_Task objective_. Extract each line holding the word "linejoin" from the entries.

_Material to process_.
────────────────

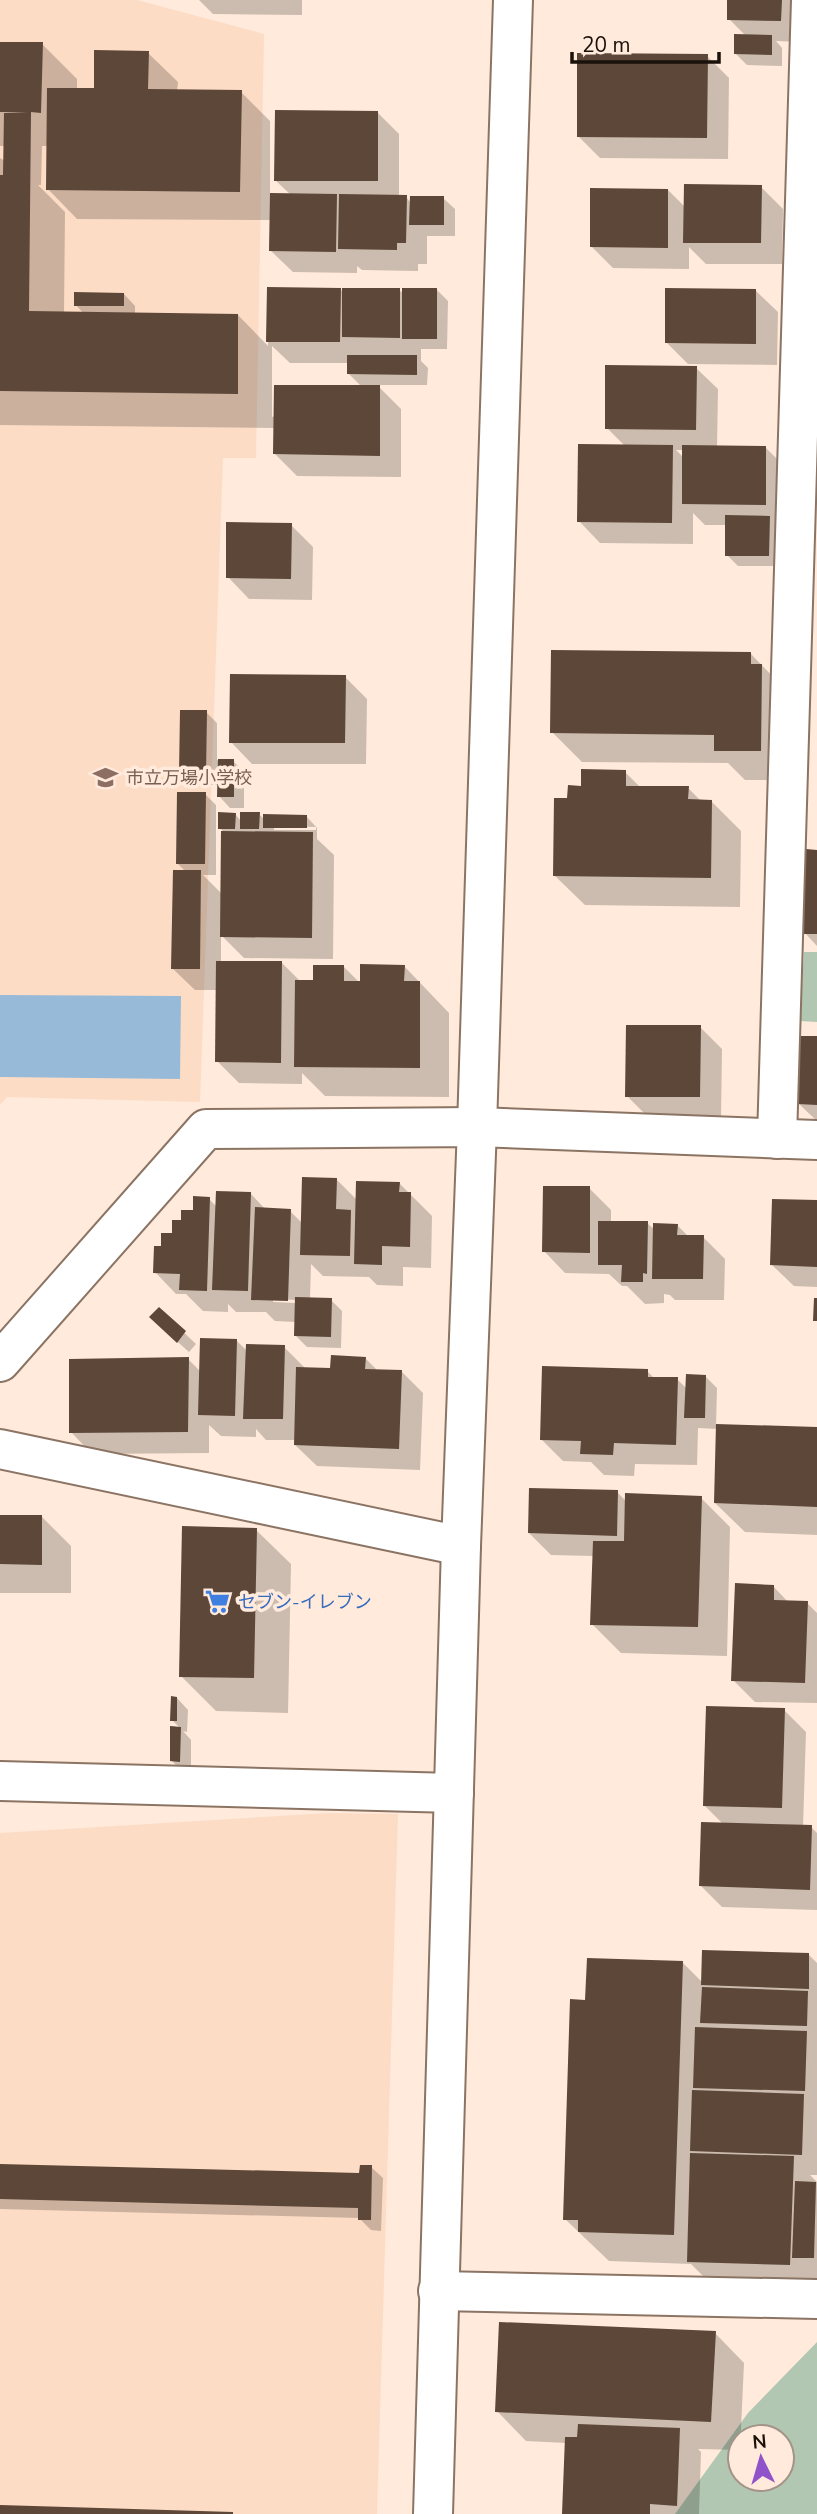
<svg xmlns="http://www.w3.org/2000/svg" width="817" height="2514" font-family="'Nunito Sans','Noto Sans JP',sans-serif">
	<rect width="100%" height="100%" fill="#ffeadb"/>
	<g fill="#fddcc5">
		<path d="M0,0h137l127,34 -8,424h-33l-23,644 -193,-5 -7,8z"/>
		<path d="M328,1813l70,1 -21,700h-377v-681z"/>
	</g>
	<g fill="#b2c7b2" fill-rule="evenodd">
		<path d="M804,952h13v70l-17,-1z"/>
		<path d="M817,2342v172h-142l73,-101zM782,2437v42h-42v-42z"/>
	</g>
	<path fill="#97bad9" d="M0,995l181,1 -1,83 -180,-2z"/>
	<g fill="#0003" fill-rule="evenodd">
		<path d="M199,0h103v15l-89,-1z"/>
		<path d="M729,0h74l-1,42 -26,-1 6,7v18l-35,-1 -11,-11 10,-18 -17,-17z"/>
		<path d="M0,43l42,1 35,35v11h19l52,-37 30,29 -1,9 64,1 29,29v74h21l-16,-15 103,-67 21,21v63h7l5,6 32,-5 12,11v27h-28v28h-9v7l-56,-1 -5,-4v7l-64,-1 -22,-21v-31l-194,-1 -29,-30v-43h-6l-1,39h-3l27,27 -1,102h20l-8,-9 48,-11 11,12v8l103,1 30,31 1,-58 71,1 4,4 55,-3 5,4 33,-4 11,11 -1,48h-26v12l7,7 -1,17h-50l24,24v68l-104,-1 -22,-22v-26l-275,-3v-267l5,3v-15h-5zM272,346l18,17h59v11l13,13 -90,30z"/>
		<path d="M707,56l22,22 -1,81 -128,-1 -22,-22z"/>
		<path d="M761,187l22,22 -1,55h-76l-17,-17v22l-76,-1 -22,-22 77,-56 17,17z"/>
		<path d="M756,291l22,21 -1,53 -89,-1 -22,-22z"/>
		<path d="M696,368l22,21 -1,58h48l22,22 -7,97h-42l-11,-11v-30h-22l-12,-12v31l-93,-1 -21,-22 46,-75 -18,-18zM676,450h8v8z"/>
		<path d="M291,525l22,22 -1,53 -63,-1 -21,-22z"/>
		<path d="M751,654l29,30 10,96h-45l-17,-17 -146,-1 -30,-30z"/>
		<path d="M345,677l22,22 -1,65h-114l-21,-22z"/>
		<path d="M206,712l11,11v37l16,1 11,11v36h-14l-11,-12v-11h-27l-11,-12z"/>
		<path d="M625,772l16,16h47l13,13h10l30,30 -1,76 -155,-2 -30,-29 14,-76 14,-13z"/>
		<path d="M205,794l11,11v70h-13l19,19 1,-63 -3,-3 15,-14 7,8 17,-8 6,6 41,-4 11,12v11l17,16 -1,104 -89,-1 -23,-23v27h60l20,20h13l30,-15 15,15 45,-16 45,47v84l-124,-1 -23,-23v11l-63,-1 -22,-22 1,-71h-23l-22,-21 13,-97 -8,-8zM274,826l42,1v3h-42z"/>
		<path d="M817,852v94l-12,-13z"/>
		<path d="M700,1027l22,22 -1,69h-72l-22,-22z"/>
		<path d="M817,1038v83l-18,-17z"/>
		<path d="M337,1180l21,21 41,-18 33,33 -1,52 -28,-1v19l-26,-1 -8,-8 -46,-1 -12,-12 -1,35 21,1 11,11 -1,37 -34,-1 -11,-11v-14l-21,-1 -9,-9h-30l-8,-8v8l-25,-1 -17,-17h-10l-21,-22 7,-24 20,-27 27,-22 8,8 34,-13 15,16 24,1 12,12zM273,1299l24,1 -1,3 -23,-1z"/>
		<path d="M589,1188l22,22v13h36l8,7 22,-5 12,12h14l22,22 -1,41h-49l-5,-5 -6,-1v9l-19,1 -18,-18h-5l-13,-12 -44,-1 -21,-22z"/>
		<path d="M817,1202v85l-23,-1 -22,-21z"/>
		<path d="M159,1309l37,35 -7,8 -27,-24z"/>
		<path d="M237,1341l10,10 37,-4 22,22h26l34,-10 12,12h23l22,22 -3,77 -103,-4 -22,-21 1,-5h-30l-10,-11v8l-35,-1 -12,-11v28l-117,1 -21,-22 117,-73 13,13z"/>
		<path d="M647,1371l8,8h22l10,10 19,-12 11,11 -1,38 101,3v106l-72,-3 -30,-29 3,-74 -20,-1 -1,37 -62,-1 -1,12 -30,-1 -13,-13 -28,-1 -22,-22z"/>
		<path d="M617,1492l10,10 74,-4 29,29 -3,129 -106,-3 -29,-29 2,-68 -43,-1 -22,-22z"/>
		<path d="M0,1516h41l30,30v47h-71z"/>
		<path d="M256,1530l35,34 -3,149 -72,-2 -35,-35z"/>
		<path d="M773,1586l16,17h18l10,10v90l-62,-1 -22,-22z"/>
		<path d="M177,1698l11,12 -1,22 -4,-1 8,9v32h-8l-12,-12 9,-32 -8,-8z"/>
		<path d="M784,1710l22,22 -3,95h8l6,6v77l-95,-3 -21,-21 22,-62 -19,-19z"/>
		<path d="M809,1955l8,8v212h-7l7,7v112l-99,-3 -27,-27 -82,-3 -44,-42 22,-217 95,-40 21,21z"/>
		<path d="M0,2165l361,10 10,-8 12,11 -2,53 -10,-1 -12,-12 -359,-9z"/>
		<path d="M715,2333l29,30 -4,87 -42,-1 3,3 -2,62h-136l4,-71 -41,-2 -29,-30z"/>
	</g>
	<g fill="#5c4738">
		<path d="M727,0h55l-1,21 -54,-1z"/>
		<path d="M734,34l38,1v20l-38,-1z"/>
		<path d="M0,42h43l-2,71 -10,-1 -2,199 209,3v80l-238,-3v-216h3l1,-62 24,-1h-28z"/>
		<path d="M94,50l55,1 -1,38 94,1 -2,102 -194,-2 1,-102h47z"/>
		<path d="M577,53l131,1 -1,84 -130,-1z"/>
		<path d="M275,110l103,1v70h-104z"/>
		<path d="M684,184l78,1 -1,58h-78z"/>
		<path d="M590,188l78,1v59l-78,-1z"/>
		<path d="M270,193l67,1 -1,58 -67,-1z"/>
		<path d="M339,194l68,1 -1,48h-9v7l-59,-1z"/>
		<path d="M410,196h34v29h-35z"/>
		<path d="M267,287l74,1 -1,54h-74z"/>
		<path d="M342,288h58v50l-58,-1z"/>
		<rect x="402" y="288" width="35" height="51"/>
		<path d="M665,288l91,1v55l-91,-1z"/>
		<path d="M74,292l50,1v13h-50z"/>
		<path d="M347,355h70v20l-70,-1z"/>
		<path d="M605,365l92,1 -1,64 -91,-1z"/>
		<path d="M274,385h106v71l-107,-2z"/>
		<path d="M578,444l95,1 -1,78 -95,-1z"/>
		<path d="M682,445l84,1v59l-84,-1z"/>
		<path d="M725,515l45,1 -1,40h-44z"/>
		<path d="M226,522l66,1 -1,56 -65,-1z"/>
		<path d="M551,650l200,2v12h11l-1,87h-47v-16l-164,-2z"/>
		<path d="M230,674l116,1 -1,68h-116z"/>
		<path d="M180,710h27l-1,64h-27z"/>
		<path d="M218,759h16v38h-17z"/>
		<path d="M581,769l45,1v16h63l-1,13 24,1 -1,78 -158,-2 1,-78h13l1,-13 13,1z"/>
		<path d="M177,792h29l-1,72h-29z"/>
		<path d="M218,812l18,1 -1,16h-17z"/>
		<path d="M240,812h20l-1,17h-19z"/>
		<path d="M263,814l44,1v13h-44z"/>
		<path d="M221,831l92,1 -1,106 -92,-1z"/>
		<path d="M806,849l11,1v84h-14z"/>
		<path d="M173,870h28l-1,99h-29z"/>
		<path d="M216,961h66l-1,102 -66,-1z"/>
		<path d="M360,964l45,1 -1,16h16v87l-126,-1 1,-87h18v-15h31v16h16z"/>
		<path d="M626,1025h75l-1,72h-75z"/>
		<path d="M800,1036h17v69l-19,-1z"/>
		<path d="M302,1177l35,1 -1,31 15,1 -1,46 -50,-1z"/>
		<path d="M356,1181l44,1 -1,10h12l-1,55 -28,-1v19l-28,-1z"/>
		<path d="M543,1186h47v67l-48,-1z"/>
		<path d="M216,1191l35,1 -3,99 -36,-1z"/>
		<path d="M193,1196l17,1 -3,94 -28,-1 1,-16 -27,-1 1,-27h7v-13h11v-13h9v-10h12z"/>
		<path d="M772,1199l45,1v67l-47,-2z"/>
		<path d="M255,1207l36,2 -3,92 -37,-1z"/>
		<path d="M598,1221h50l-1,53 -4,-1v9h-22l1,-17h-24z"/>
		<path d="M653,1223l25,1 -1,11h27l-1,44h-51z"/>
		<path d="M295,1297l37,1 -1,39 -37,-1z"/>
		<path d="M814,1298h3v23h-4z"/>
		<path d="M159,1307l27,24 -9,12 -28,-26z"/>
		<path d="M200,1338l37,1 -2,77 -37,-1z"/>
		<path d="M246,1344l39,1 -2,74h-40z"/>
		<path d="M331,1355l35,2 -1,12 37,1 -3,79 -105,-4 2,-78 34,1z"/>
		<path d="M189,1357l-1,75 -119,1v-74z"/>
		<path d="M542,1366l106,3v8h30l-2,68 -62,-2 -1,12 -33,-1 1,-13 -41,-1z"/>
		<path d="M686,1374l20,1 -1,43h-21z"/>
		<path d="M716,1424l101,3v80l-103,-4z"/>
		<path d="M529,1488l89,2 -1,46 -89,-3z"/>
		<path d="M625,1493l77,3 -4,131 -108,-2 3,-84h31z"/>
		<path d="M0,1515h42v50l-42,-1z"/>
		<path d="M182,1526l75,2 -3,150 -75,-1z"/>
		<path d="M735,1583l39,2v15l34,1 -3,82 -74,-2z"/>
		<path d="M171,1696l6,1v24h-7z"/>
		<path d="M706,1706l79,2 -3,100 -79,-2z"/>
		<path d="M170,1726l11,1 -1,35 -10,-1z"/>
		<path d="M701,1822l111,3 -2,65 -111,-4z"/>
		<path d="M702,1950l107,3v36l-108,-4z"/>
		<path d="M587,1958l96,3 -9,274 -96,-3v-12h-15l7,-221 15,1z"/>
		<path d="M702,1987l106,4 -1,35 -107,-3z"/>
		<path d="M695,2027l112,4 -2,60 -112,-3z"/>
		<path d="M692,2090l112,4 -2,61 -112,-4z"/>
		<path d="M690,2153l104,3 -4,109 -103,-3z"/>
		<path d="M0,2164l359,9 1,-8h12l-1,55h-13v-12l-358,-9z"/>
		<path d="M795,2181l21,1 -2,76h-22z"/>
		<path d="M499,2322l217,9 -5,91 -216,-10z"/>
		<path d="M578,2424l102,4 -3,78 -27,-2v10h-88l3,-77h12z"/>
		<path d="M0,2505l233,7v2h-233z"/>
	</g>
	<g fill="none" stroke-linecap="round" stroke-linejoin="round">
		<defs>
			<g id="minor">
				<path d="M777,1139l34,-1139"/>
				<path d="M0,1362l206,-233 271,-2 340,13"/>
				<path d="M0,1449l461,97"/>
				<path d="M0,1781l454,12"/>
				<path d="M438,2291l379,8"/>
			</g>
			<path id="tertiary" d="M433,2514l28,-968 16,-419 36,-1127"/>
		</defs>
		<use href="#minor" stroke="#8b7463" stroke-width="42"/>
		<use href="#tertiary" stroke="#8b7463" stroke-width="42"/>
		<use href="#minor" stroke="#fff" stroke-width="38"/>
		<use href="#tertiary" stroke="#fff" stroke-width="38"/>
	</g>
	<defs>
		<symbol id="school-bare" viewBox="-9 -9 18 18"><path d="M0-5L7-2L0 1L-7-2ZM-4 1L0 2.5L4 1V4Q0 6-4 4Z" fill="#8d6e63" stroke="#ffeadb" stroke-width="2.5" paint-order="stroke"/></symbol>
		<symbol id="supermarket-bare" viewBox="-9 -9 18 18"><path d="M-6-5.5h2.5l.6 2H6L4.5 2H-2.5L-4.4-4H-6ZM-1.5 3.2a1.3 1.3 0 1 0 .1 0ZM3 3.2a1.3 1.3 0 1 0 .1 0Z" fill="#3f7fe0" stroke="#ffeadb" stroke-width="2.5" paint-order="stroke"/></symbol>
	</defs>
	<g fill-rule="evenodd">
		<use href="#school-bare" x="88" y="760" width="35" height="35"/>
		<use href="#supermarket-bare" x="200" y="1584" width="35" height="35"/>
	</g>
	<g text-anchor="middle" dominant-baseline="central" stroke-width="7" stroke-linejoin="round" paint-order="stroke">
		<g font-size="18" fill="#785e54" stroke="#ffeadb" text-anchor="start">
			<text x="126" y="778">市立万場小学校</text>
		</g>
		<g font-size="18" fill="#366cbe" stroke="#ffeadb" text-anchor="start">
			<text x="238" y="1602">セブン-イレブン</text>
		</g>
	</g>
	<g transform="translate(761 2458) rotate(355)"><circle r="33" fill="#ffeadb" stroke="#a39388" stroke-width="2"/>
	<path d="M0-5L12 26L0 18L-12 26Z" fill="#9053c9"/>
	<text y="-10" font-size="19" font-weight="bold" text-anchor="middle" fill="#1a110b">N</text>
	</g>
	<path d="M572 52v10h147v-10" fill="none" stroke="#1a110b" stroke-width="3.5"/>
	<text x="582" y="52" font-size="21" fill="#1a110b" stroke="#ffeadb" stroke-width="5" paint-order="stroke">20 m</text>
</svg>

────────────────

_Exercise response_.
	<g fill="none" stroke-linecap="round" stroke-linejoin="round">
	<g text-anchor="middle" dominant-baseline="central" stroke-width="7" stroke-linejoin="round" paint-order="stroke">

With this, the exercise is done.